DATA SUPPLIED:
────────────────
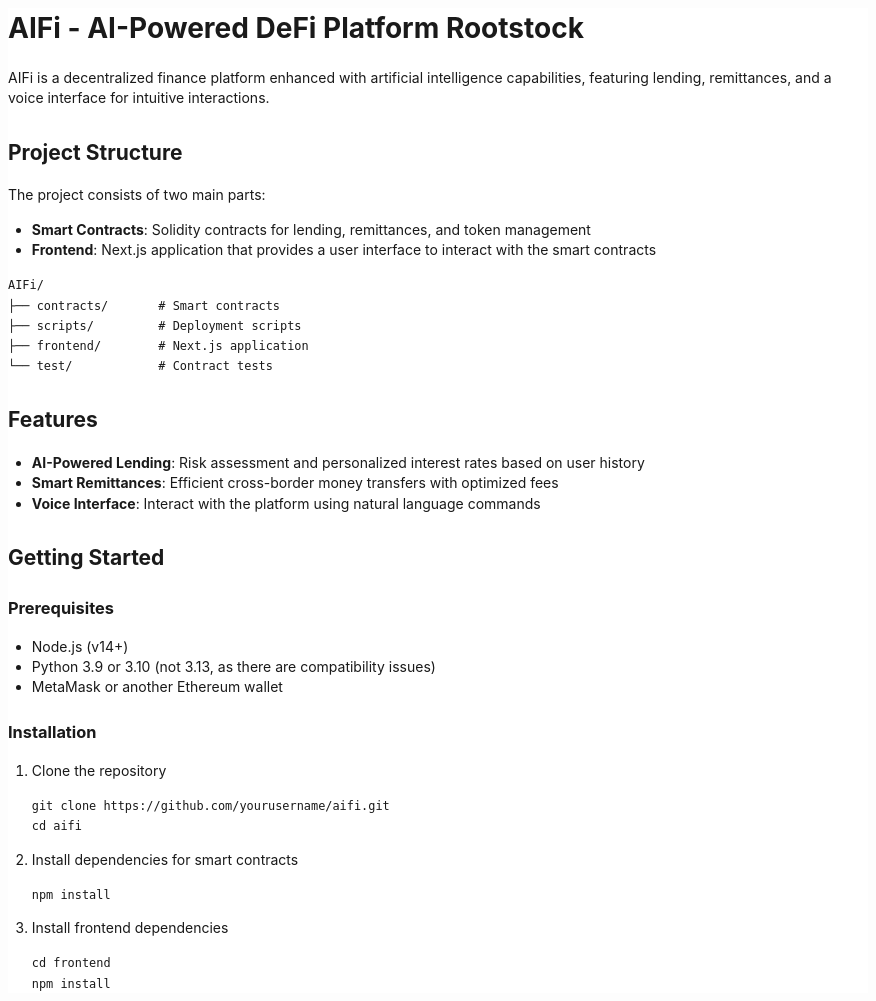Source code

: # AIFi - AI-Powered DeFi Platform Rootstock

AIFi is a decentralized finance platform enhanced with artificial intelligence capabilities, featuring lending, remittances, and a voice interface for intuitive interactions.

## Project Structure

The project consists of two main parts:

- **Smart Contracts**: Solidity contracts for lending, remittances, and token management
- **Frontend**: Next.js application that provides a user interface to interact with the smart contracts

```
AIFi/
├── contracts/       # Smart contracts
├── scripts/         # Deployment scripts
├── frontend/        # Next.js application
└── test/            # Contract tests
```

## Features

- **AI-Powered Lending**: Risk assessment and personalized interest rates based on user history
- **Smart Remittances**: Efficient cross-border money transfers with optimized fees
- **Voice Interface**: Interact with the platform using natural language commands

## Getting Started

### Prerequisites

- Node.js (v14+)
- Python 3.9 or 3.10 (not 3.13, as there are compatibility issues)
- MetaMask or another Ethereum wallet

### Installation

1. Clone the repository
   ```
   git clone https://github.com/yourusername/aifi.git
   cd aifi
   ```

2. Install dependencies for smart contracts
   ```
   npm install
   ```

3. Install frontend dependencies
   ```
   cd frontend
   npm install
   ```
────────────────
TASK TO COMPLETE: Write out the lines of the entries above exactly, beginning with the first and ending with the line that contains "The project consists". No picture goes in.

RESPONSE:
Source code

: # AIFi - AI-Powered DeFi Platform Rootstock

AIFi is a decentralized finance platform enhanced with artificial intelligence capabilities, featuring lending, remittances, and a voice interface for intuitive interactions.

## Project Structure

The project consists of two main parts:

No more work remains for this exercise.